** Page text follows **

The provisioning models people have developed reflect those operational realities rather than a progression of experience, but there are some learning opportunities associated with moving among them or combining them.

To understand more about decentralization and why these approaches exist, see Decentralization.

Current provisioning models

44Net Connect

Provision 44Net to a single device or small network using a tunnel. This model works from typical home networks, cloud hosts, mobile environments, and other locations where direct routing infrastructure is not available.

IPIP Mesh

Participate in a shared community routing environment. Independently operated stations link with one another through a mesh of tunnels, and traffic to or from the wider Internet typically transits shared gateways (such as at UCSD). This model is common in long‑running regional and club networks.

BGP-announced subnet

Integrate 44Net directly into independently operated routing infrastructure. Operators announce their allocated prefixes using BGP and maintain their own routing policy and operational practices. This model is suited to research networks, IX -connected operators, multi-homing, community backbones, and other autonomous environments.

Comparing the approaches

Model Typical environment How routing reaches you Operational responsibility
44Net Connect Single host or small network without direct routing infrastructure Tunnel between your device and a point of presence Managing the tunnel and the provisioned subnet
IPIP Mesh Regional or community network with shared routing Shared mesh gateways (such as UCSD) Operating a mesh node and participating in shared routing
BGP-announced subnet Independently routed infrastructure Global routing via BGP Operating routers, BGP edge, and routing policy

How to choose

If you want to provision 44Net to a single device or a small LAN without operating routing infrastructure, start with 44Net Connect.

If you are participating in a regional or club network that exchanges routes cooperatively, or if you are working with a Regional Coordinator, consider IPIP Mesh.

If you already operate routed infrastructure and want your 44Net prefixes announced as part of your existing routing environment, use a BGP-announced subnet.

Under the hood

All provisioning models place your systems into the same shared 44Net address space. The differences are operational: how routes reach your network, where gateways exist, and who is responsible for routing decisions. These distinctions reflect the decentralized structure of 44Net rather than separate networks.

** End of Page text **
** Material provided follows **

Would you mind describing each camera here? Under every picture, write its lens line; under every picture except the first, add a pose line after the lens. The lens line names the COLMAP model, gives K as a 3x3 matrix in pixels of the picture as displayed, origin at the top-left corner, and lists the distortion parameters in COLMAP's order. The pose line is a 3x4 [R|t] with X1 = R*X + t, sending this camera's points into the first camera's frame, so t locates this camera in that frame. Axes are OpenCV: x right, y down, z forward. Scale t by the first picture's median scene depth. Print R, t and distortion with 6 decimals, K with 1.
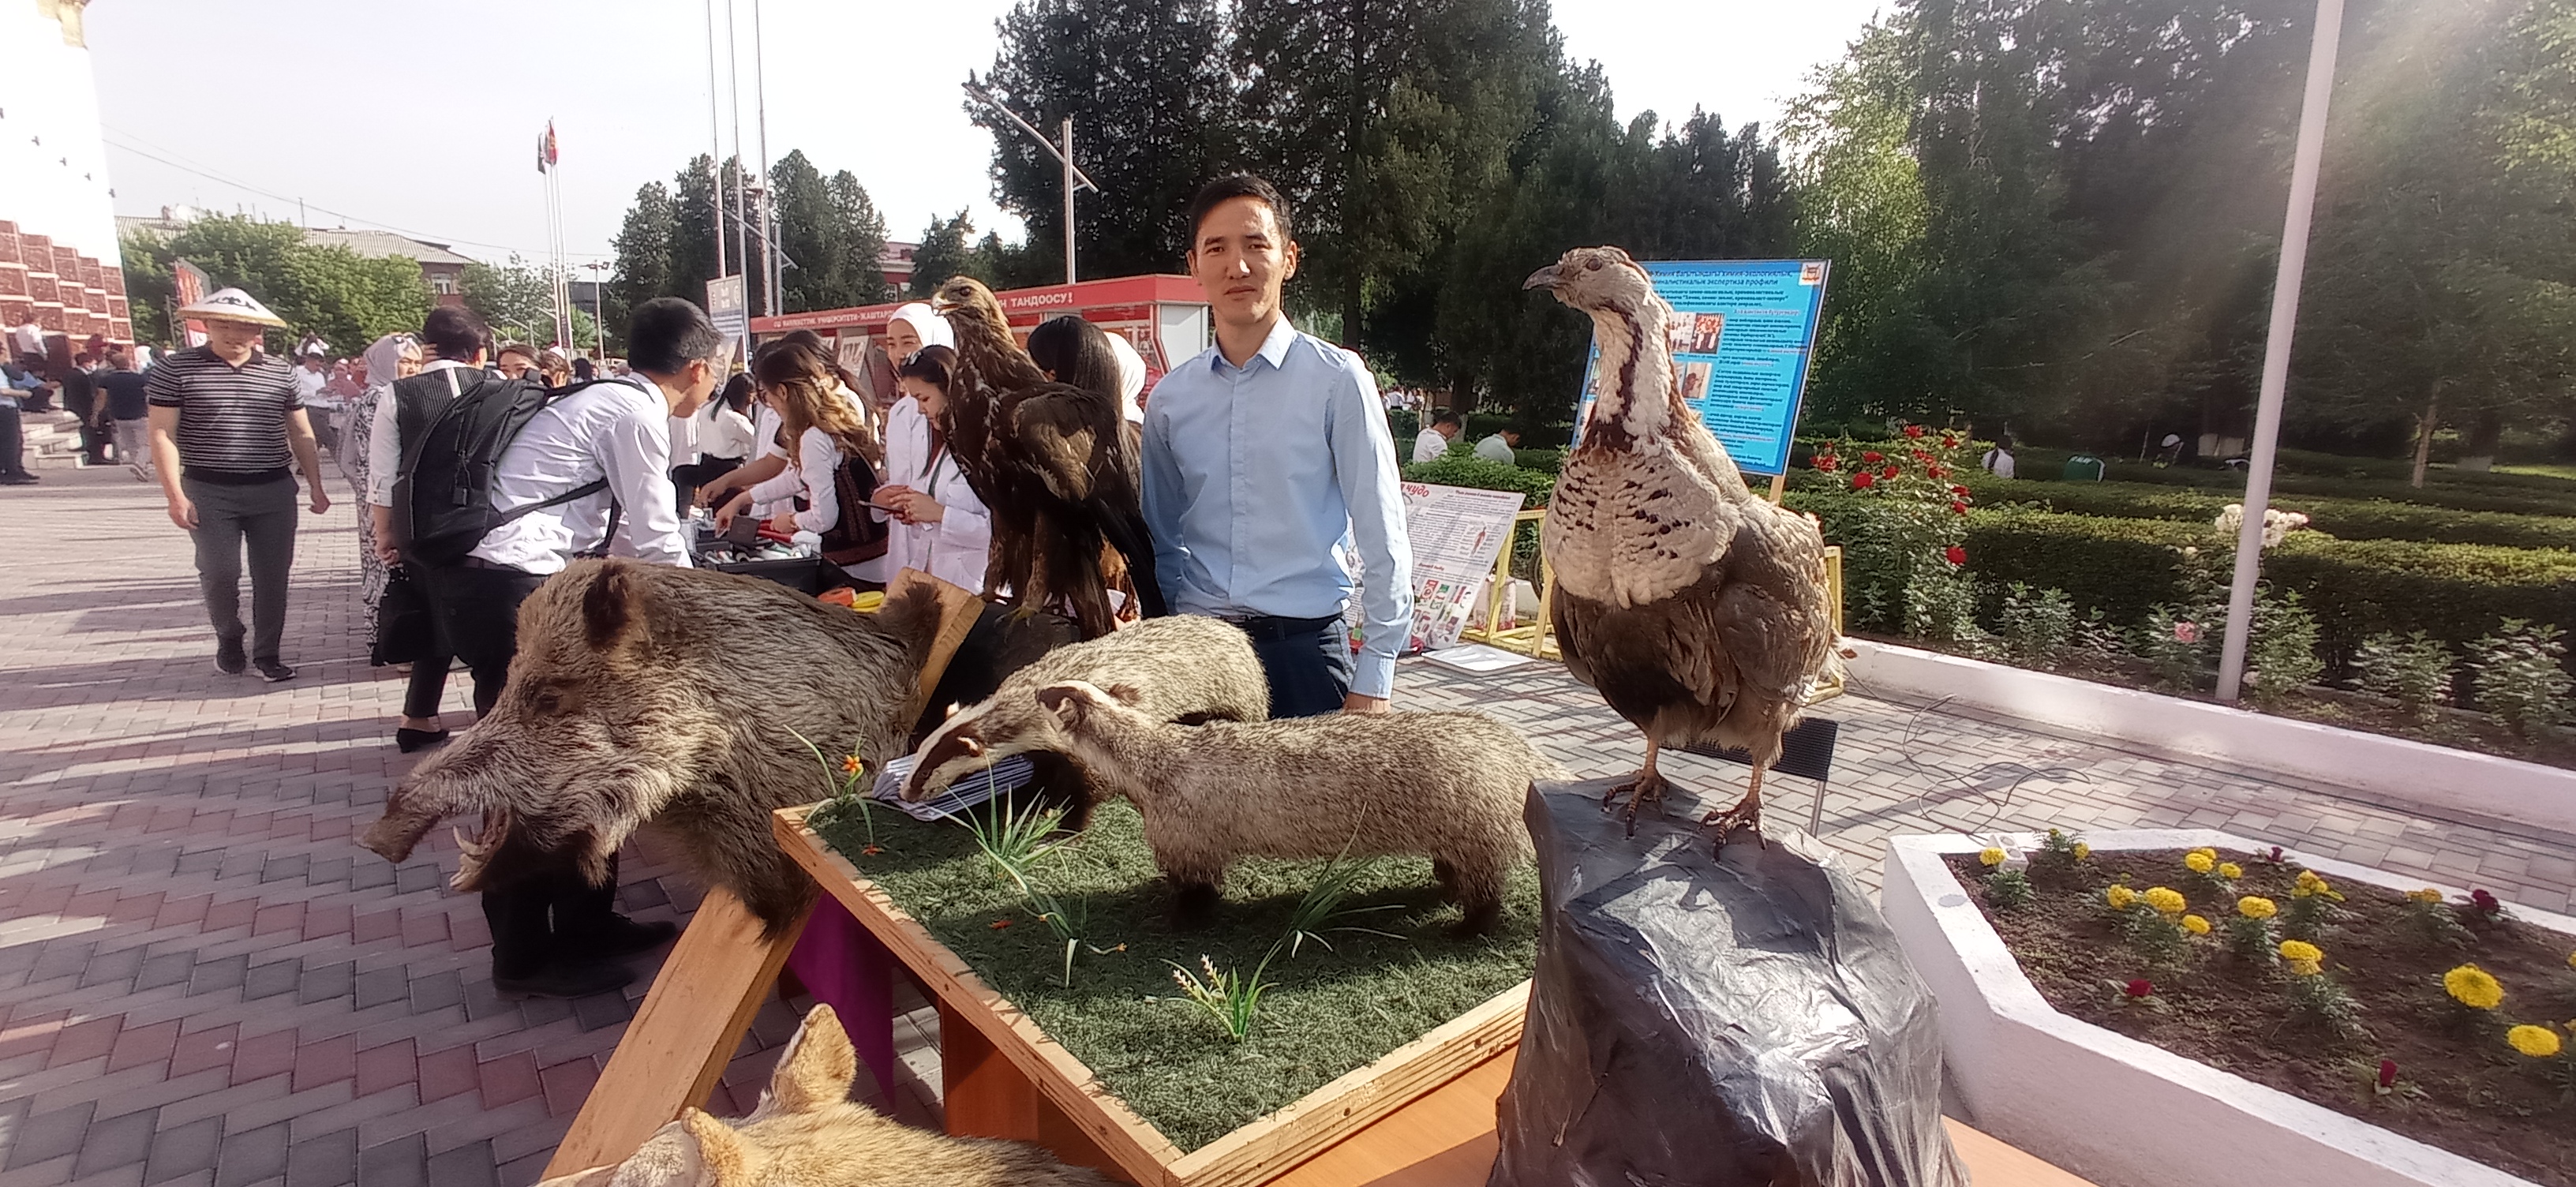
lens RADIAL K [[1162.8, 0, 1299.7], [0, 1162.8, 582.2], [0, 0, 1]] dist [-0.058219, 0.027797]
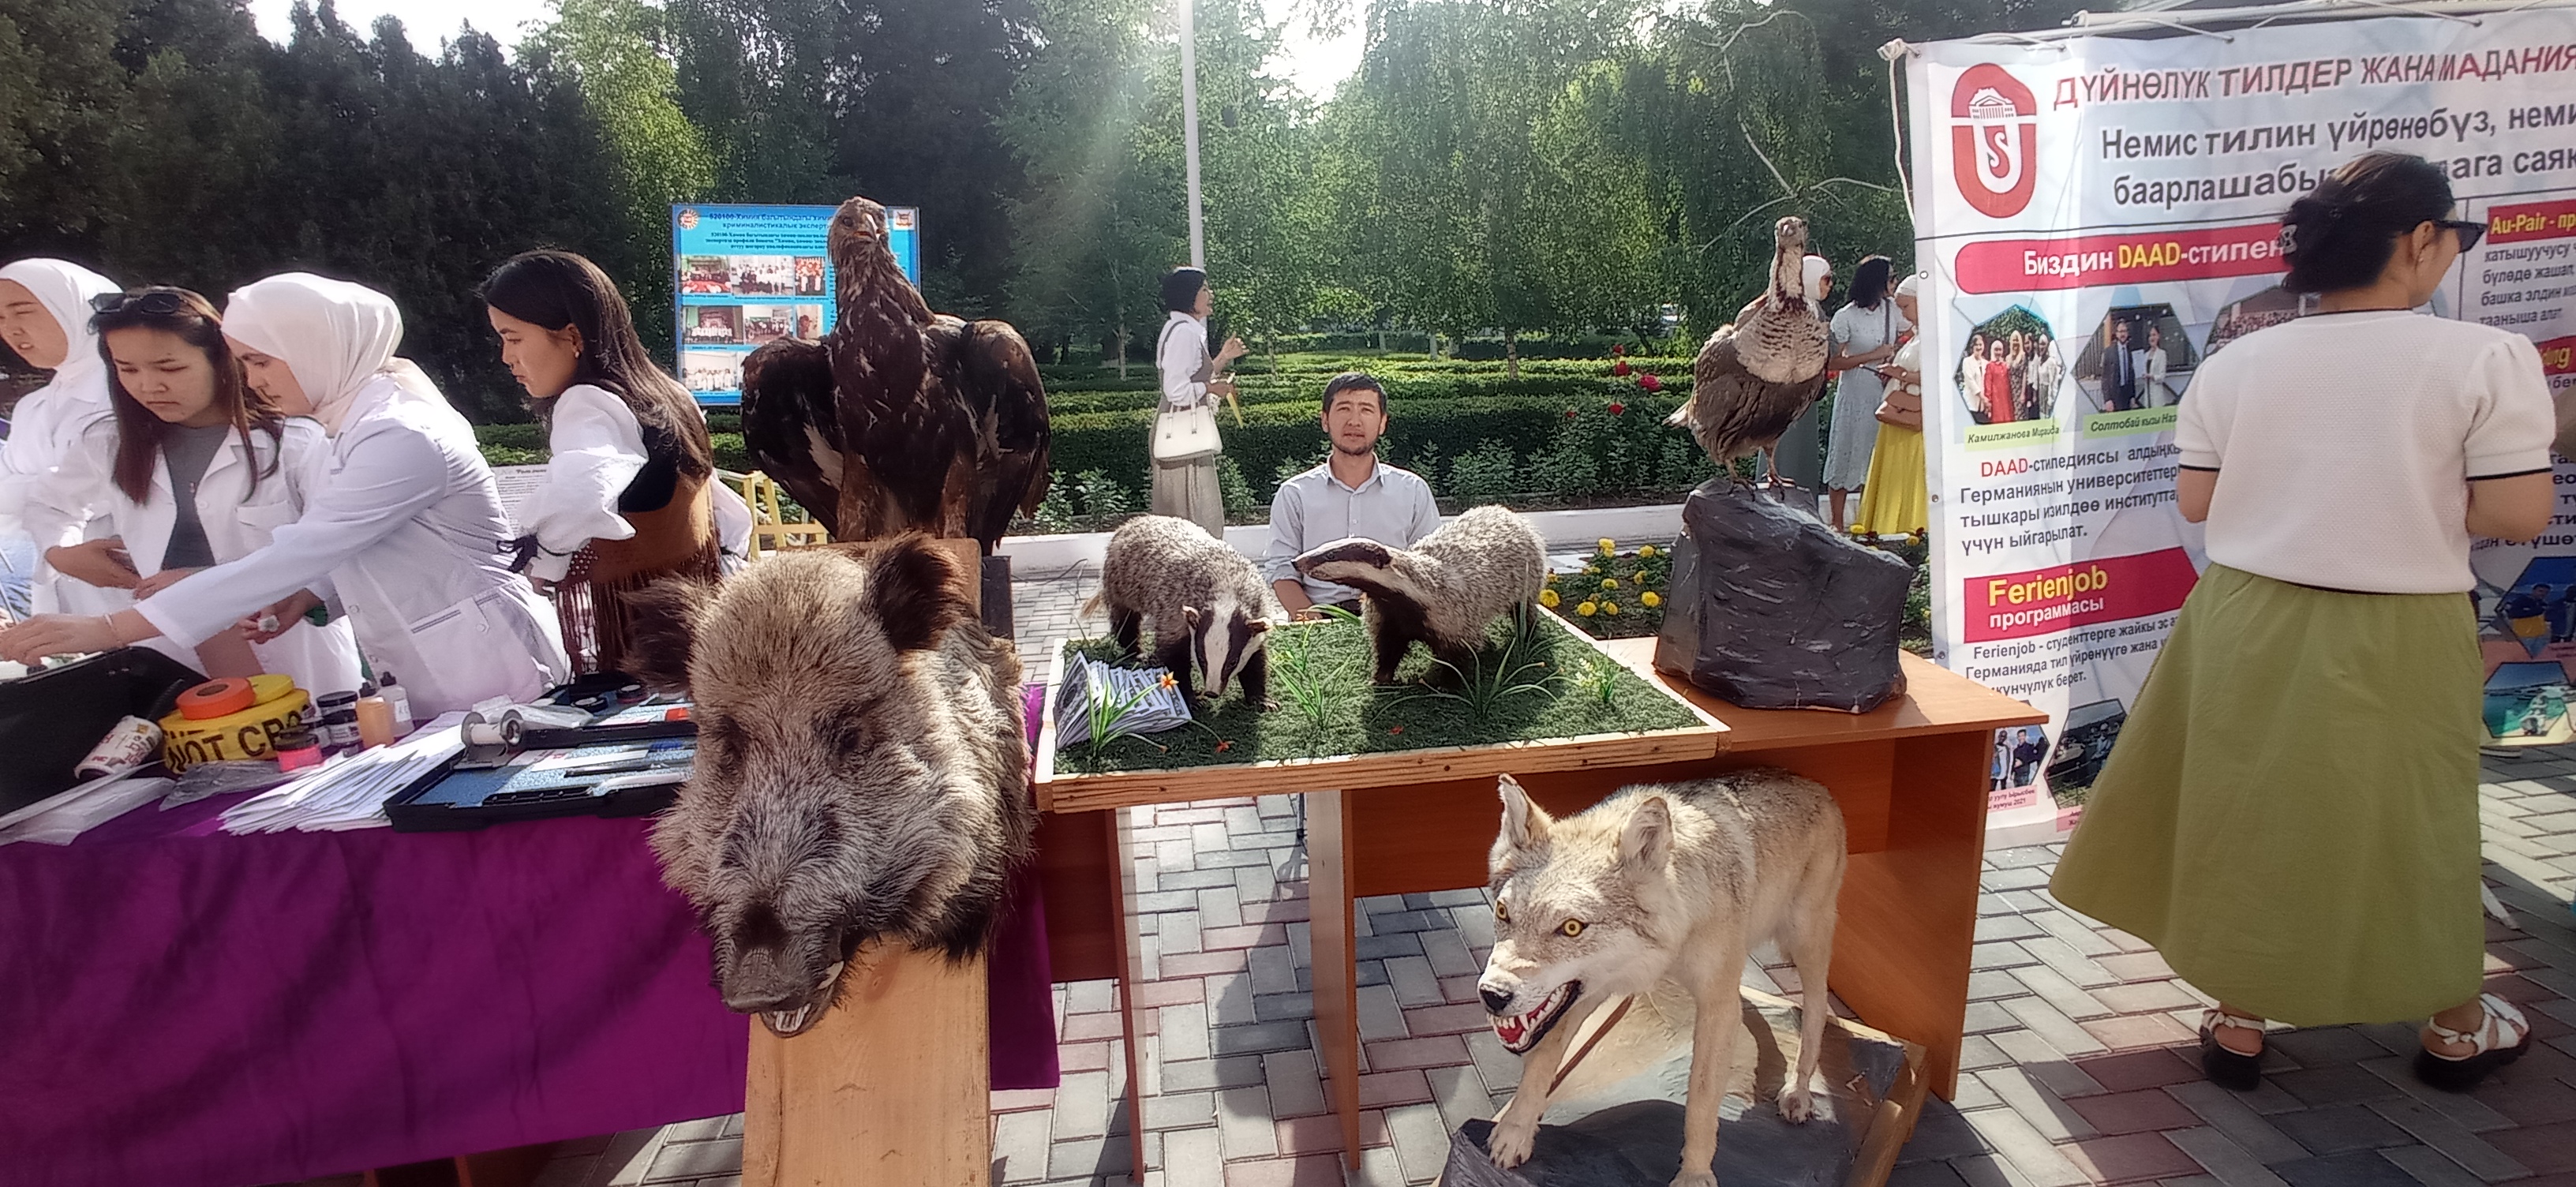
lens RADIAL K [[1162.8, 0, 1299.7], [0, 1162.8, 582.2], [0, 0, 1]] dist [-0.058219, 0.027797]
pose [[0.530321, -0.220253, 0.818687, -0.110030], [0.185437, 0.972416, 0.141491, -0.004933], [-0.827268, 0.076779, 0.556536, 0.031081]]
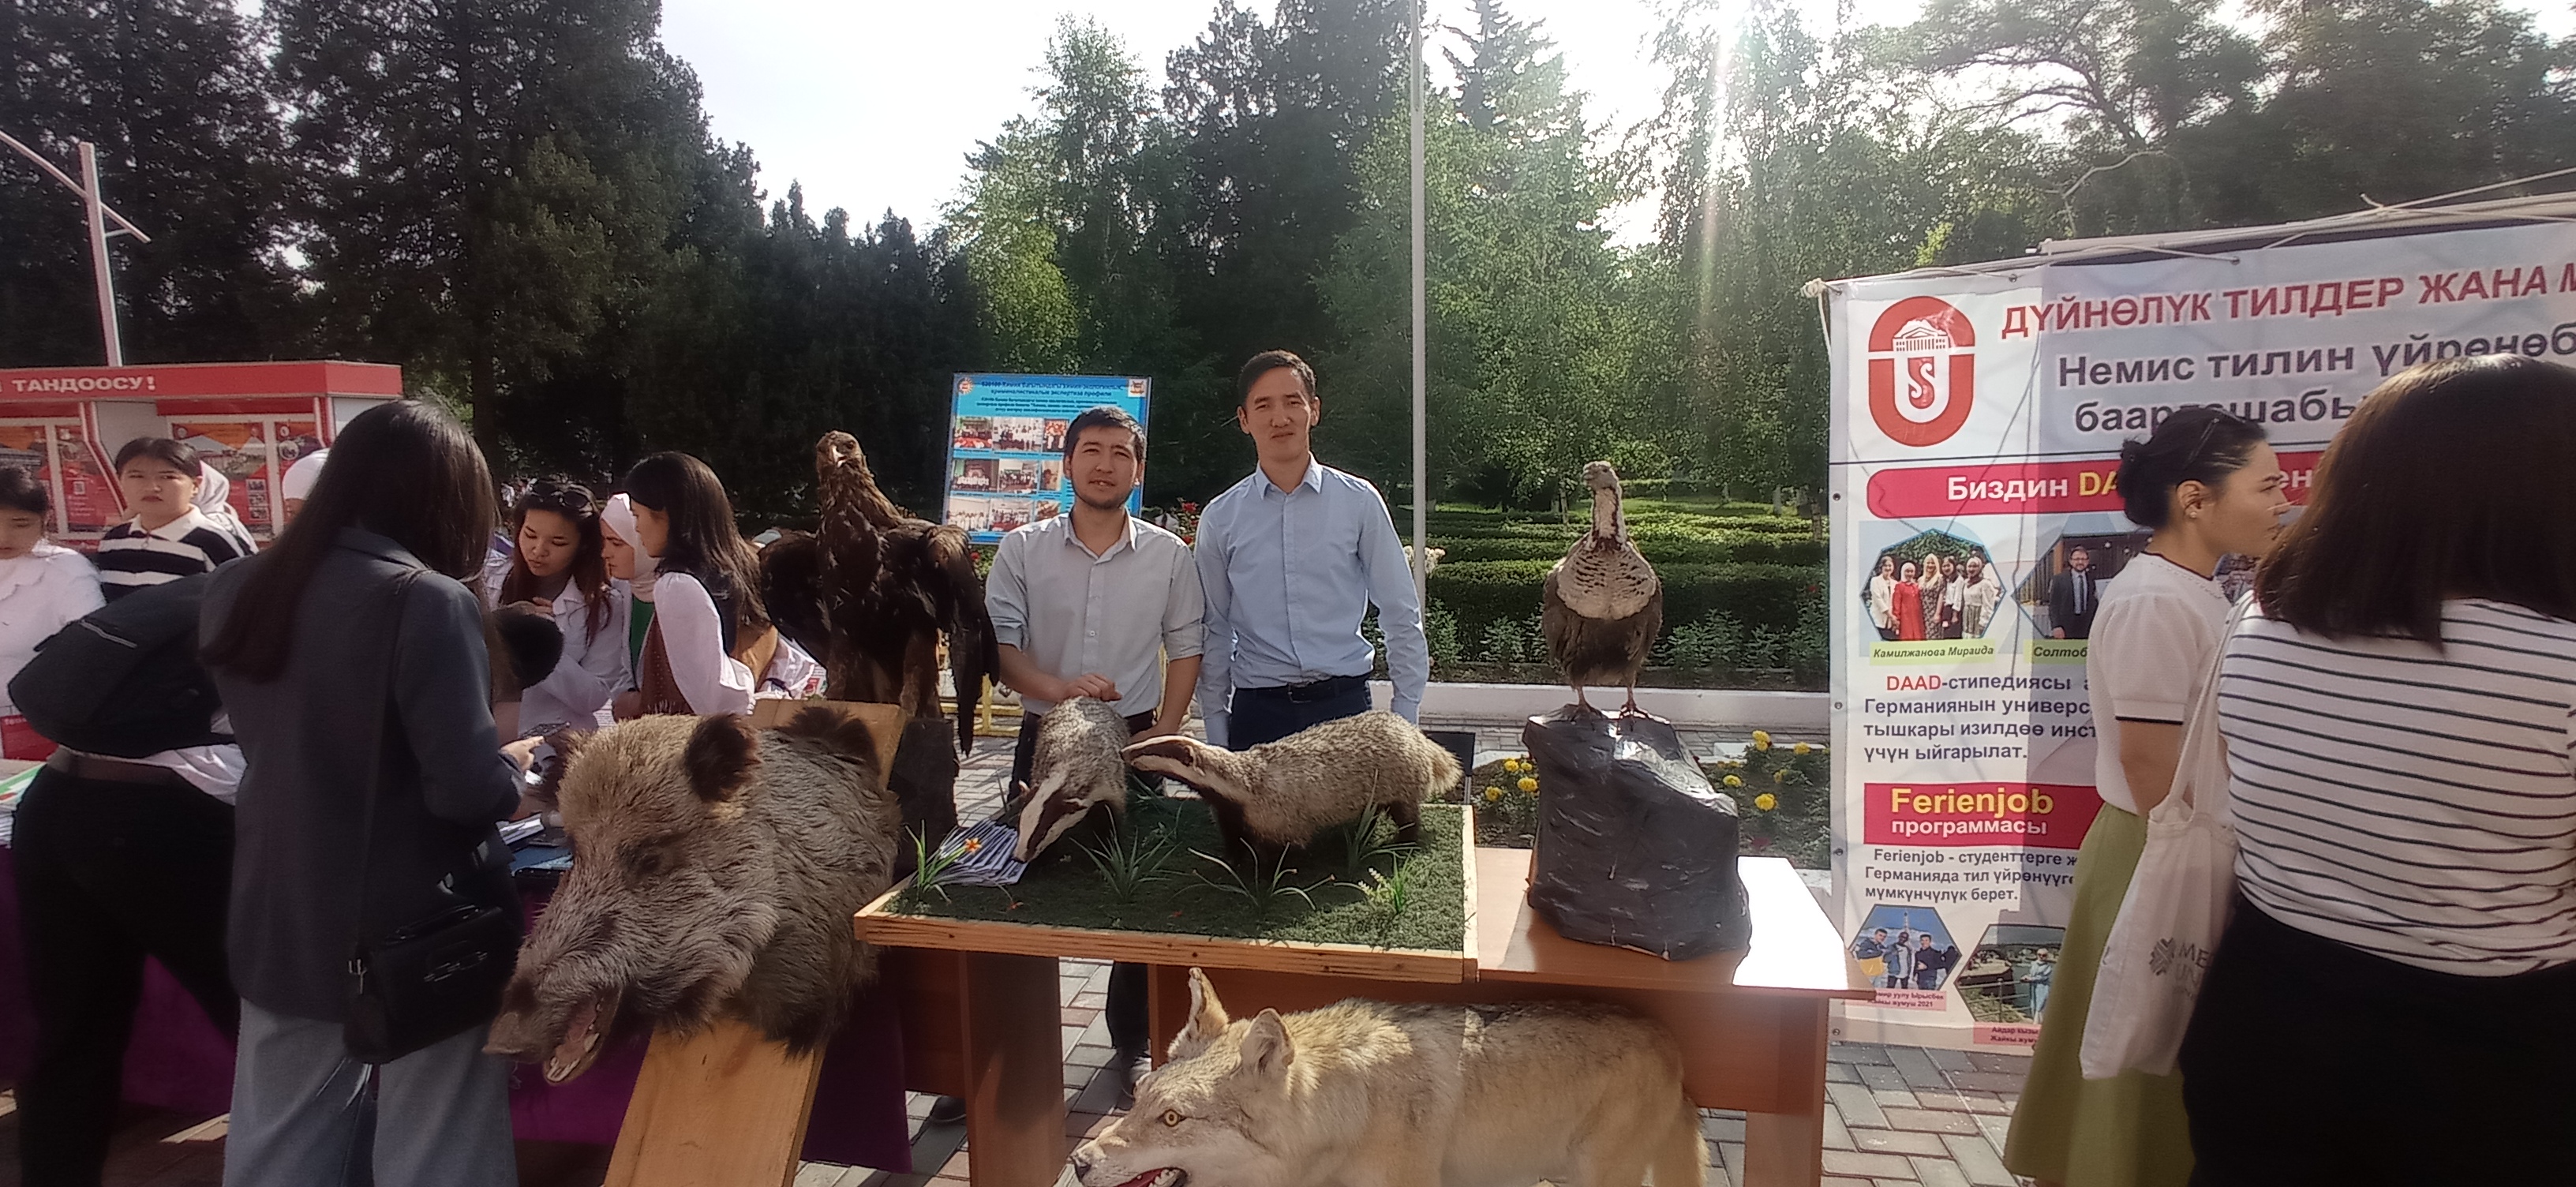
lens RADIAL K [[1162.8, 0, 1299.7], [0, 1162.8, 582.2], [0, 0, 1]] dist [-0.058219, 0.027797]
pose [[0.753775, -0.088331, 0.651169, -0.085661], [0.131644, 0.991135, -0.017940, -0.004701], [-0.643812, 0.099245, 0.758721, -0.016316]]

** End of Material provided **

Actions to take:
1 – In the 44Net provisioning text, what does IPIP Mesh traffic to or from the wider Internet typically pass through?
2 – Quote the 44Net provisioning text from "How to choose" to "consider IPIP Mesh.".

Exercise solutions:
1 – It typically transits shared gateways, such as at UCSD.

2 –
How to choose

If you want to provision 44Net to a single device or a small LAN without operating routing infrastructure, start with 44Net Connect.

If you are participating in a regional or club network that exchanges routes cooperatively, or if you are working with a Regional Coordinator, consider IPIP Mesh.